*** Opening of Data for this task ***

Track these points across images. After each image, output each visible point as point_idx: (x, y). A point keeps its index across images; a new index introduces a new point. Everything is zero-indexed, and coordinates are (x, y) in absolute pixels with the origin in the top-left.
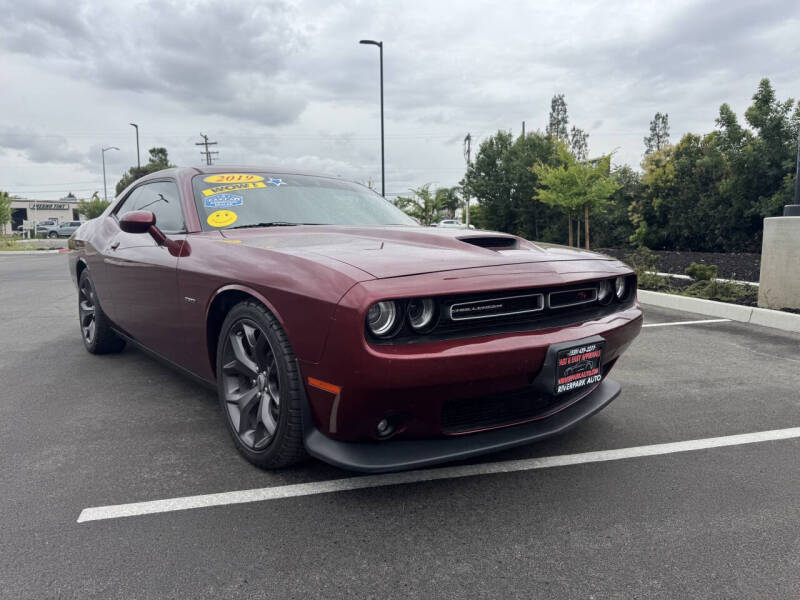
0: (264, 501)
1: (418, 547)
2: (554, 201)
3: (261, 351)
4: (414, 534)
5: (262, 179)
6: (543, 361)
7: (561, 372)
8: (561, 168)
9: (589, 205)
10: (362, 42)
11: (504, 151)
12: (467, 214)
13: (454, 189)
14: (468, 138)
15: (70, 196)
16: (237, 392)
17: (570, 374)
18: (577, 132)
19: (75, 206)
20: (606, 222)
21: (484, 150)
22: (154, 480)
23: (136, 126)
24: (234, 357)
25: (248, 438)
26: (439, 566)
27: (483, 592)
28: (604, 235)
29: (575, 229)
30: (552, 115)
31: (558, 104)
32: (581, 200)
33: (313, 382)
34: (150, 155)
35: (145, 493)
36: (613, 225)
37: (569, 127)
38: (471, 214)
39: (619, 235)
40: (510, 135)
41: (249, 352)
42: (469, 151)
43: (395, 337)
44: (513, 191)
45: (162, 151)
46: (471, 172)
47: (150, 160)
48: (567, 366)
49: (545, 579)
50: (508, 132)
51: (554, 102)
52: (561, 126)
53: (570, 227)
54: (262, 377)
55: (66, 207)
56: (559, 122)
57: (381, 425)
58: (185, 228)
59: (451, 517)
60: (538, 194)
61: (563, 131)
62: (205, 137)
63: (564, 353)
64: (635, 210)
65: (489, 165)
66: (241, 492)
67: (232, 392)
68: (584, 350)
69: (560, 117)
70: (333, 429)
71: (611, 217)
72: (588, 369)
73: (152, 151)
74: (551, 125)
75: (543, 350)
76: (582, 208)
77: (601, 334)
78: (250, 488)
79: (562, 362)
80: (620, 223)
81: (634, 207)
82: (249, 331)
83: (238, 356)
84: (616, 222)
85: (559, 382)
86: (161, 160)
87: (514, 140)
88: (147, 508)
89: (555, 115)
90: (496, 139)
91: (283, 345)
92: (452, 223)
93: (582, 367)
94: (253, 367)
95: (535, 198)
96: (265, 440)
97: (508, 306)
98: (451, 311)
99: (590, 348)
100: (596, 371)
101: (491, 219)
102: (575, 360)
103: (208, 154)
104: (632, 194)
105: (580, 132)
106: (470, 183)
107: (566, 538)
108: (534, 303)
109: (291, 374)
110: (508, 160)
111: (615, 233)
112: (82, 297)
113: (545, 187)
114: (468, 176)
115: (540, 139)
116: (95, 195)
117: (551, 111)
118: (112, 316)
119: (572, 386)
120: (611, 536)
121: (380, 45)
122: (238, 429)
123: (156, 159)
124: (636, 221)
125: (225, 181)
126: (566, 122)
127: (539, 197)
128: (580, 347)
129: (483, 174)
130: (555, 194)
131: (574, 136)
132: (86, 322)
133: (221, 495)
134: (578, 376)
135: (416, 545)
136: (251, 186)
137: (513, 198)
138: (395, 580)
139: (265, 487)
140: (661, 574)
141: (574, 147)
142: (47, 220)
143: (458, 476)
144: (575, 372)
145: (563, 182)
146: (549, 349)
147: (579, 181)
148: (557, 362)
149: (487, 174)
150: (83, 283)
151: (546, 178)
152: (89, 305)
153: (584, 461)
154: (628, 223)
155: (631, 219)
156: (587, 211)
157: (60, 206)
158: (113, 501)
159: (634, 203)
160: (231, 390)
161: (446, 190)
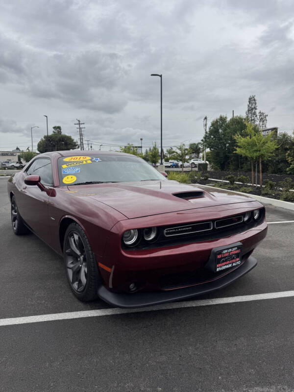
0: (79, 318)
1: (144, 346)
2: (244, 154)
3: (80, 246)
4: (144, 339)
5: (90, 158)
6: (209, 256)
7: (219, 261)
8: (248, 137)
9: (262, 156)
10: (152, 75)
11: (223, 125)
12: (205, 156)
13: (199, 143)
14: (206, 118)
15: (18, 149)
16: (72, 263)
17: (223, 262)
18: (261, 114)
19: (19, 154)
20: (275, 161)
21: (213, 125)
22: (32, 305)
23: (47, 117)
24: (70, 247)
25: (75, 285)
26: (152, 357)
27: (169, 372)
28: (273, 167)
29: (255, 167)
30: (249, 106)
31: (252, 100)
32: (257, 154)
33: (100, 265)
34: (53, 130)
35: (27, 312)
36: (278, 162)
37: (257, 112)
38: (207, 156)
39: (282, 167)
40: (226, 117)
41: (76, 246)
42: (206, 125)
43: (137, 246)
44: (227, 145)
45: (59, 128)
46: (206, 136)
47: (53, 132)
48: (222, 258)
49: (200, 366)
50: (225, 116)
51: (250, 99)
52: (253, 111)
53: (252, 167)
54: (82, 258)
55: (15, 154)
56: (252, 109)
57: (132, 286)
58: (53, 183)
59: (163, 331)
60: (236, 150)
61: (255, 113)
62: (79, 121)
63: (220, 252)
64: (289, 155)
65: (215, 132)
66: (70, 313)
67: (70, 263)
68: (231, 250)
69: (253, 106)
70: (111, 286)
71: (277, 159)
72: (234, 259)
73: (54, 128)
74: (249, 110)
75: (209, 251)
76: (258, 158)
77: (240, 241)
78: (74, 311)
79: (219, 257)
80: (282, 161)
81: (289, 154)
82: (76, 237)
83: (72, 247)
84: (280, 161)
85: (218, 266)
86: (59, 132)
87: (228, 119)
88: (26, 320)
89: (250, 106)
90: (219, 119)
91: (88, 245)
92: (197, 160)
93: (230, 258)
94: (78, 253)
95: (234, 152)
96: (82, 288)
97: (194, 228)
98: (165, 232)
99: (234, 249)
100: (238, 259)
101: (217, 159)
102: (227, 255)
103: (80, 128)
104: (288, 147)
105: (263, 114)
106: (206, 141)
107: (215, 344)
108: (208, 226)
109: (92, 260)
110: (225, 130)
111: (279, 166)
112: (13, 208)
113: (240, 147)
114: (205, 138)
115: (242, 119)
116: (28, 149)
117: (248, 103)
118: (23, 217)
119: (224, 267)
120: (237, 344)
121: (161, 76)
122: (71, 281)
123: (56, 131)
124: (290, 161)
125: (73, 160)
126: (256, 109)
127: (237, 152)
128: (228, 249)
129: (212, 137)
130: (244, 150)
131: (260, 116)
132: (14, 220)
133: (60, 314)
134: (228, 262)
135: (143, 345)
136: (85, 162)
137: (228, 149)
138: (130, 363)
139: (80, 311)
140: (256, 367)
141: (260, 122)
142: (6, 160)
143: (171, 308)
144: (226, 261)
145: (249, 145)
146: (213, 250)
147: (257, 144)
148: (216, 257)
149: (214, 137)
150: (13, 202)
151: (240, 142)
152: (15, 212)
153: (234, 301)
154: (286, 162)
155: (287, 159)
156: (261, 159)
157: (12, 154)
158: (12, 315)
159: (289, 152)
160: (70, 262)
161: (195, 144)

*** Close of Data for this task ***

*Problem:*
Copy every one of the entries above word for word, leaving out the pictures.

*Task output:*
Track these points across images. After each image, output each visible point as point_idx: (x, y). A point keeps its index across images; a new index introduces a new point. Everything is zero-indexed, and coordinates are (x, y) in absolute pixels with the origin in the top-left.
0: (264, 501)
1: (418, 547)
2: (554, 201)
3: (261, 351)
4: (414, 534)
5: (262, 179)
6: (543, 361)
7: (561, 372)
8: (561, 168)
9: (589, 205)
10: (362, 42)
11: (504, 151)
12: (467, 214)
13: (454, 189)
14: (468, 138)
15: (70, 196)
16: (237, 392)
17: (570, 374)
18: (577, 132)
19: (75, 206)
20: (606, 222)
21: (484, 150)
22: (154, 480)
23: (136, 126)
24: (234, 357)
25: (248, 438)
26: (439, 566)
27: (483, 592)
28: (604, 235)
29: (575, 229)
30: (552, 115)
31: (558, 104)
32: (581, 200)
33: (313, 382)
34: (150, 155)
35: (145, 493)
36: (613, 225)
37: (569, 127)
38: (471, 214)
39: (619, 235)
40: (510, 135)
41: (249, 352)
42: (469, 151)
43: (395, 337)
44: (513, 191)
45: (162, 151)
46: (471, 172)
47: (150, 160)
48: (567, 366)
49: (545, 579)
50: (508, 132)
51: (554, 102)
52: (561, 126)
53: (570, 227)
54: (262, 377)
55: (66, 207)
56: (559, 122)
57: (381, 425)
58: (185, 228)
59: (451, 517)
60: (538, 194)
61: (563, 131)
62: (205, 137)
63: (564, 353)
64: (635, 210)
65: (489, 165)
66: (241, 492)
67: (232, 392)
68: (584, 350)
69: (560, 117)
70: (333, 429)
71: (611, 217)
72: (588, 369)
73: (152, 151)
74: (551, 125)
75: (543, 350)
76: (582, 208)
77: (601, 334)
78: (250, 488)
79: (562, 362)
80: (620, 223)
81: (634, 207)
82: (249, 331)
83: (238, 356)
84: (616, 222)
85: (559, 382)
86: (161, 160)
87: (514, 140)
88: (147, 508)
89: (555, 115)
90: (496, 139)
91: (283, 345)
92: (452, 223)
93: (582, 367)
94: (253, 367)
95: (535, 198)
96: (265, 440)
97: (508, 306)
98: (451, 311)
99: (590, 348)
100: (596, 371)
101: (491, 219)
102: (575, 360)
103: (208, 154)
104: (632, 194)
105: (580, 132)
106: (470, 183)
107: (566, 538)
108: (534, 303)
109: (291, 374)
110: (508, 160)
111: (615, 233)
112: (82, 297)
113: (545, 187)
114: (468, 176)
115: (540, 139)
116: (95, 195)
117: (551, 111)
118: (112, 316)
119: (572, 386)
120: (611, 536)
121: (380, 45)
122: (238, 429)
123: (156, 159)
124: (636, 221)
125: (225, 181)
126: (566, 122)
127: (539, 197)
128: (580, 347)
129: (483, 174)
130: (555, 194)
131: (574, 136)
132: (86, 322)
133: (221, 495)
134: (578, 376)
135: (416, 545)
136: (251, 186)
137: (513, 198)
138: (395, 580)
139: (265, 487)
140: (661, 574)
141: (574, 147)
142: (47, 220)
143: (458, 476)
144: (575, 372)
145: (563, 182)
146: (549, 349)
147: (579, 181)
148: (557, 362)
149: (487, 174)
150: (83, 283)
151: (546, 178)
152: (89, 305)
153: (584, 461)
154: (628, 223)
155: (631, 219)
156: (587, 211)
157: (60, 206)
158: (113, 501)
159: (634, 203)
160: (231, 390)
161: (446, 190)
0: (79, 318)
1: (144, 346)
2: (244, 154)
3: (80, 246)
4: (144, 339)
5: (90, 158)
6: (209, 256)
7: (219, 261)
8: (248, 137)
9: (262, 156)
10: (152, 75)
11: (223, 125)
12: (205, 156)
13: (199, 143)
14: (206, 118)
15: (18, 149)
16: (72, 263)
17: (223, 262)
18: (261, 114)
19: (19, 154)
20: (275, 161)
21: (213, 125)
22: (32, 305)
23: (47, 117)
24: (70, 247)
25: (75, 285)
26: (152, 357)
27: (169, 372)
28: (273, 167)
29: (255, 167)
30: (249, 106)
31: (252, 100)
32: (257, 154)
33: (100, 265)
34: (53, 130)
35: (27, 312)
36: (278, 162)
37: (257, 112)
38: (207, 156)
39: (282, 167)
40: (226, 117)
41: (76, 246)
42: (206, 125)
43: (137, 246)
44: (227, 145)
45: (59, 128)
46: (206, 136)
47: (53, 132)
48: (222, 258)
49: (200, 366)
50: (225, 116)
51: (250, 99)
52: (253, 111)
53: (252, 167)
54: (82, 258)
55: (15, 154)
56: (252, 109)
57: (132, 286)
58: (53, 183)
59: (163, 331)
60: (236, 150)
61: (255, 113)
62: (79, 121)
63: (220, 252)
64: (289, 155)
65: (215, 132)
66: (70, 313)
67: (70, 263)
68: (231, 250)
69: (253, 106)
70: (111, 286)
71: (277, 159)
72: (234, 259)
73: (54, 128)
74: (249, 110)
75: (209, 251)
76: (258, 158)
77: (240, 241)
78: (74, 311)
79: (219, 257)
80: (282, 161)
81: (289, 154)
82: (76, 237)
83: (72, 247)
84: (280, 161)
85: (218, 266)
86: (59, 132)
87: (228, 119)
88: (26, 320)
89: (250, 106)
90: (219, 119)
91: (88, 245)
92: (197, 160)
93: (230, 258)
94: (78, 253)
95: (234, 152)
96: (82, 288)
97: (194, 228)
98: (165, 232)
99: (234, 249)
100: (238, 259)
101: (217, 159)
102: (227, 255)
103: (80, 128)
104: (288, 147)
105: (263, 114)
106: (206, 141)
107: (215, 344)
108: (208, 226)
109: (92, 260)
110: (225, 130)
111: (279, 166)
112: (13, 208)
113: (240, 147)
114: (205, 138)
115: (242, 119)
116: (28, 149)
117: (248, 103)
118: (23, 217)
119: (224, 267)
120: (237, 344)
121: (161, 76)
122: (71, 281)
123: (56, 131)
124: (290, 161)
125: (73, 160)
126: (256, 109)
127: (237, 152)
128: (228, 249)
129: (212, 137)
130: (244, 150)
131: (260, 116)
132: (14, 220)
133: (60, 314)
134: (228, 262)
135: (143, 345)
136: (85, 162)
137: (228, 149)
138: (130, 363)
139: (80, 311)
140: (256, 367)
141: (260, 122)
142: (6, 160)
143: (171, 308)
144: (226, 261)
145: (249, 145)
146: (213, 250)
147: (257, 144)
148: (216, 257)
149: (214, 137)
150: (13, 202)
151: (240, 142)
152: (15, 212)
153: (234, 301)
154: (286, 162)
155: (287, 159)
156: (261, 159)
157: (12, 154)
158: (12, 315)
159: (289, 152)
160: (70, 262)
161: (195, 144)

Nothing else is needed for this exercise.